WATCH KLOBUCHAR FLOOR SPEECH HERE

WASHINGTON – Today on the Senate Floor, U.S. Senator Amy Klobuchar (D-MN) delivered the closing remarks calling for her colleagues to vote in favor of forming a bipartisan commission to investigate the violent attack on the U.S. Capitol on January 6.

Full transcript of remarks below and video available online HERE and for download HERE.

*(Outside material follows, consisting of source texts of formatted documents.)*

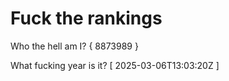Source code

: # Fuck the rankings

Who the hell am I?
{ 8873989 }

What fucking year is it?
[ 2025-03-06T13:03:20Z ]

Mr. President, as Chair of the Rules Committee, I implore my colleagues to vote for this commission. On January 6th, we all walked over that broken glass. We all saw the spray paint on the walls. We all stood huddled together in shelters. And most of us, most of us, the vast majority of us, Democrats and Republicans, voted to uphold our democracy that night, late into the evening. But it doesn’t end there. I give to you the words of slain Officer Brian Sicknick’s mother -- an ordinary woman who never has been involved in politics, now forced to do extraordinary things and lobby members of this body to simply get to the truth. She said this, “Not having a January 6th commission to look into exactly what occurred is a slap in the faces of all the officers who did their jobs that day.” For months, national security experts have called for a bipartisan commission. Yesterday, the Department of Homeland Security, former secretaries from the Bush and Obama administrations, Chertoff, Ridge, Napolitano, Johnson all called for this commission. This commission is modeled exactly after the gold standard of investigations and recommendations: the 9/11 commission. It is modeled in the words of how the staff is chosen. It is modeled in the words of getting to the bottom of something and getting something done. But yet, so many of our colleagues sadly on the other side of the aisle are refusing to move on this. Colleagues -- we owe it to the heroic Capitol Police, to the first responders, to the staff members who sat in closets for hours and hours and hours, to the police officer who is called the N word 15 times and then sat in the Rotunda and looked at another officer and said, “Is this America?” We owe it to them, that put themselves in harm's way to protect the Capitol and the sacred democratic process. Inaction is not an option and no, the report that we are doing that I’m so proud of with Senator Peters and Senator Portman and Senator Blunt, which will come out shortly, that is about an immediate response and bills we have to pass and things we have to do and mistakes that were made. It's an important report and we’re proud of our work. But it is no substitute for a 9/11 style commission. And I implore our colleagues to vote with us to get this done. I yield the floor.